Illustration pour La boîte de souvenirs
Semaine 10
2026

La boîte de souvenirs

Pendant le grand tri de mars, Mila découvre une boîte oubliée au fond d'un placard. Ce qu'elle contient remue des souvenirs que personne n'avait demandé à revoir.

samedi 7 mars 2026Mila, Noisette, Gustave, Pipo

La pile "on verra" avait atteint une hauteur préoccupante. Depuis le début du grand tri, elle grandissait plus vite que les deux autres réunies, comme si l'atelier entier refusait de se séparer de quoi que ce soit.

Mila fouillait méthodiquement le fond d'un placard quand ses doigts rencontrèrent quelque chose de lisse sous une couche de poussière. Une boîte en carton, pas très grande, fermée par un ruban décoloré qui avait dû être rouge autrefois.

Elle la posa sur l'établi et souffla doucement sur le couvercle. Un nuage gris s'éleva, révélant des traces d'encre passée. Quelqu'un avait écrit quelque chose dessus, mais les mots s'étaient effacés avec le temps.

Noisette s'approcha, attirée par le bruit du carton.

"Qu'est-ce que c'est ?"

Mila ouvrit la boîte sans répondre. À l'intérieur, un fouillis d'objets disparates : des photos jaunies aux bords cornés, de petits jouets en bois à moitié peints, des notes manuscrites sur du papier fragile.

Noisette plongea la main et en ressortit une figurine articulée, un petit ours avec des bras trop longs et une oreille manquante.

"Oh," dit-elle simplement.

Elle resta silencieuse un long moment, tournant l'objet entre ses doigts. Mila observa son visage changer, passer de la curiosité à quelque chose de plus difficile à nommer.

"Je l'avais fabriqué," murmura Noisette. "Il y a longtemps. Je ne me souvenais plus."

Gustave les rejoignit, sa liste du jour à la main. Il jeta un coup d'oeil à la boîte, puis à Noisette qui tenait toujours l'ours défectueux.

"C'est quoi, ça ?"

"Des souvenirs," répondit Mila. "On dirait des prototypes. Des choses qui n'ont jamais été produites."

Gustave prit une des photos. Quatre silhouettes floues devant un atelier plus petit, plus sombre. Il ne reconnut personne.

"Pourquoi on a gardé tout ça ?"

Personne ne savait. Personne ne se souvenait avoir rangé cette boîte. Elle était là depuis si longtemps qu'elle était devenue invisible, une partie du décor au même titre que les murs et le plancher.

Noisette reposa l'ours dans la boîte avec une délicatesse inattendue.

"Celui-là, je me souviens pourquoi il n'a jamais été produit. Ses bras étaient trop longs. Les enfants avaient peur qu'il les attrape la nuit."

Elle eut un petit rire, mais il sonnait faux.

Mila feuilleta les notes manuscrites. Des calculs, des esquisses, des listes de matériaux. L'écriture ne ressemblait à celle d'aucun lutin qu'elle connaissait. Plus ancienne, plus anguleuse.
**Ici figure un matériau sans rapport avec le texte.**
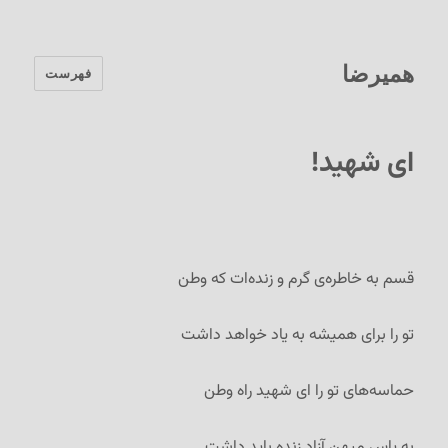
همیرضا
فهرست
ای شهید!
قسم به خاطره‌ی گرم و زنده‌ات که وطن
تو را برای همیشه به یاد خواهد داشت
حماسه‌های تو را ای شهید راه وطن
به پاس میهن آزاد زنده باید داشت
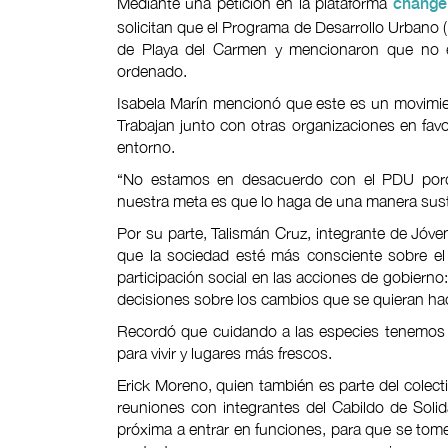
Mediante una petición en la plataforma
change
solicitan que el Programa de Desarrollo Urbano (
de Playa del Carmen y mencionaron que no es
ordenado.
Isabela Marín mencionó que este es un movimient
Trabajan junto con otras organizaciones en favo
entorno.
“No estamos en desacuerdo con el PDU porqu
nuestra meta es que lo haga de una manera sust
Por su parte, Talismán Cruz, integrante de Jóve
que la sociedad esté más consciente sobre el
participación social en las acciones de gobier
decisiones sobre los cambios que se quieran hac
Recordó que cuidando a las especies tenemos
para vivir y lugares más frescos.
Erick Moreno, quien también es parte del colecti
reuniones con integrantes del Cabildo de Soli
próxima a entrar en funciones, para que se tom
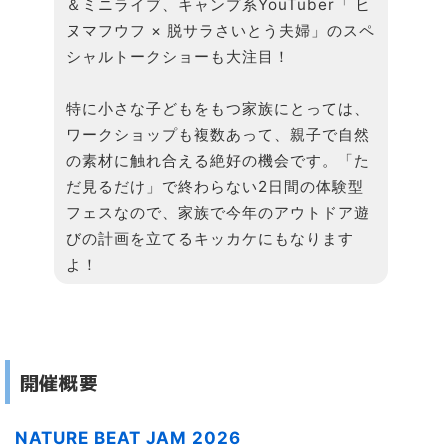
＆ミニライブ、キャンプ系YouTuber「 ヒ
ヌマフウフ × 脱サラさいとう夫婦」のスペ
シャルトークショーも大注目！
特に小さな子どもをもつ家族にとっては、
ワークショップも複数あって、親子で自然
の素材に触れ合える絶好の機会です。「た
だ見るだけ」で終わらない2日間の体験型
フェスなので、家族で今年のアウトドア遊
びの計画を立てるキッカケにもなります
よ！
開催概要
NATURE BEAT JAM 2026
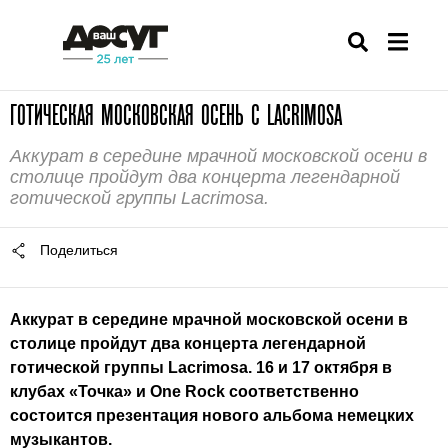
ГОТИЧЕСКАЯ МОСКОВСКАЯ ОСЕНЬ С LACRIMOSA
Аккурат в середине мрачной московской осени в
столице пройдут два концерта легендарной
готической группы Lacrimosa.
Поделиться
Аккурат в середине мрачной московской осени в
столице пройдут два концерта легендарной
готической группы
Lacrimosa
. 16 и 17 октября в
клубах
«Точка»
и
One Rock
соответственно
состоится презентация нового альбома немецких
музыкантов.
"On en fait quoi ?" demanda Gustave.

La question resta suspendue dans l'air poussiéreux. Jeter semblait cruel. Garder semblait inutile. Regarder de plus près semblait dangereux, comme si certaines choses méritaient d'être oubliées.

Mila referma le couvercle.

"On la met dans la pile 'on verra'."

Gustave hocha la tête, visiblement soulagé de ne pas avoir à prendre de décision. Noisette ne dit rien. Elle regardait encore l'endroit où l'ours avait disparu sous le carton.

La boîte rejoignit les autres objets indécis, quelque part entre le passé et l'oubli. Mila nota dans son carnet gris : "Boîte trouvée. Contenu : souvenirs. Destination : incertaine."

Plus tard dans la journée, elle remarqua que Pipo était passé devant la pile sans s'arrêter. Il n'avait même pas jeté un regard à la boîte.

Comme s'il savait déjà ce qu'elle contenait.